● Directions:
Repeat word for word the part of the Mia Tharia biography below, starting at "English actress (born" and ending at "Watch by Variety.".

● Text passage:
English actress (born 2005)

Mia Laura Tharia (born May 2005) is an English actress and writer. On television, she is known for her roles in the BBC series Phoenix Rise (2023–2024) and The Listeners (2024). Her films include September Says (2024). She was named a 2024 Screen International Star of Tomorrow and a 2025 Brit to Watch by Variety.

==Early life and education==
Tharia was born to an English mother, a psychologist, and a British Indian father, a scientist, and grew up in Balham, South London. She attended Chestnut Grove Academy. As a teenager, she joined Brixton Youth Theatre and the Burnt Orange Theatre Company. Tharia was a finalist in Jack Petchey's 2020 Speak Out Challenge, having won the Wandsworth Regional Final with the speech Warrior, Not Worrier. In 2024, Tharia was selected for Burnt Orange's ZEST Writers' Collective. She also took part in the Royal Court Theatre's Methods of Writing workshop.

● Data extract:
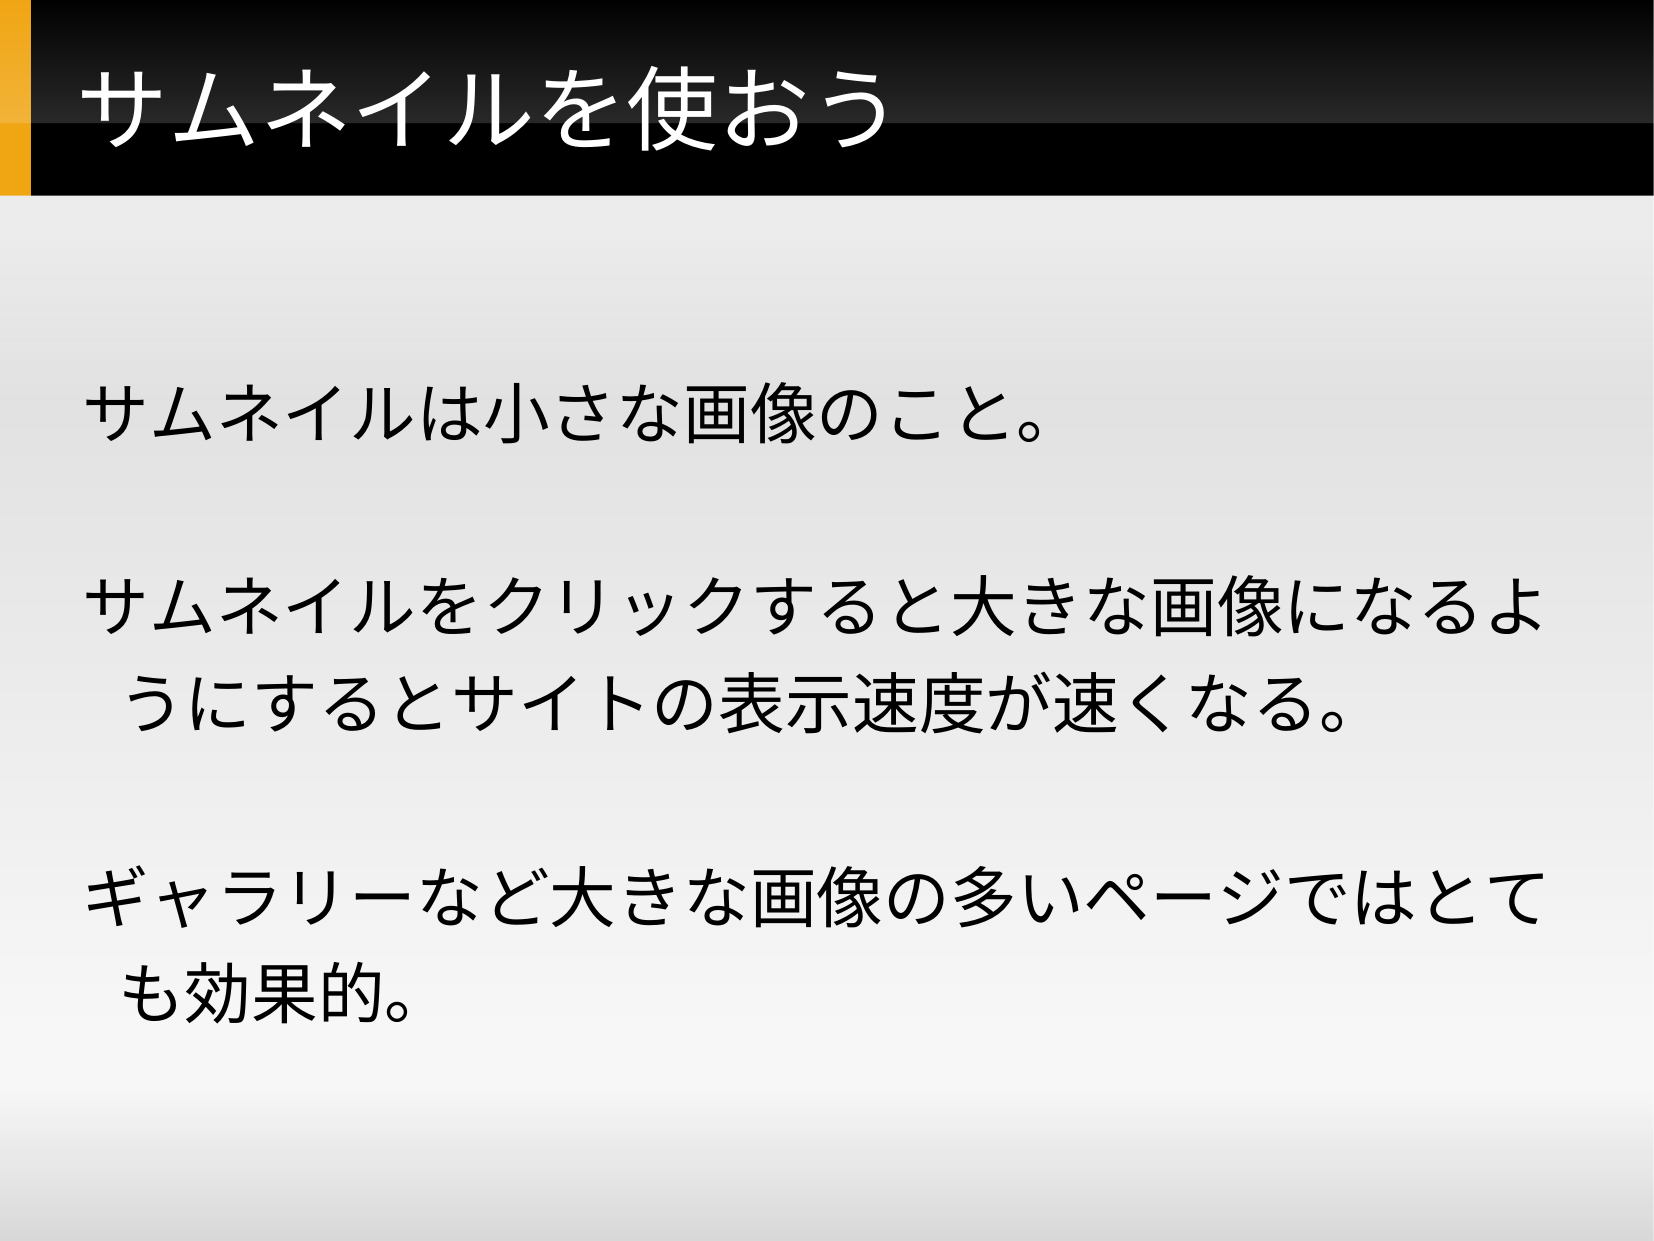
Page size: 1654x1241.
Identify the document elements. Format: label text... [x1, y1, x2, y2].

● Correct output:
English actress (born 2005)

Mia Laura Tharia (born May 2005) is an English actress and writer. On television, she is known for her roles in the BBC series Phoenix Rise (2023–2024) and The Listeners (2024). Her films include September Says (2024). She was named a 2024 Screen International Star of Tomorrow and a 2025 Brit to Watch by Variety.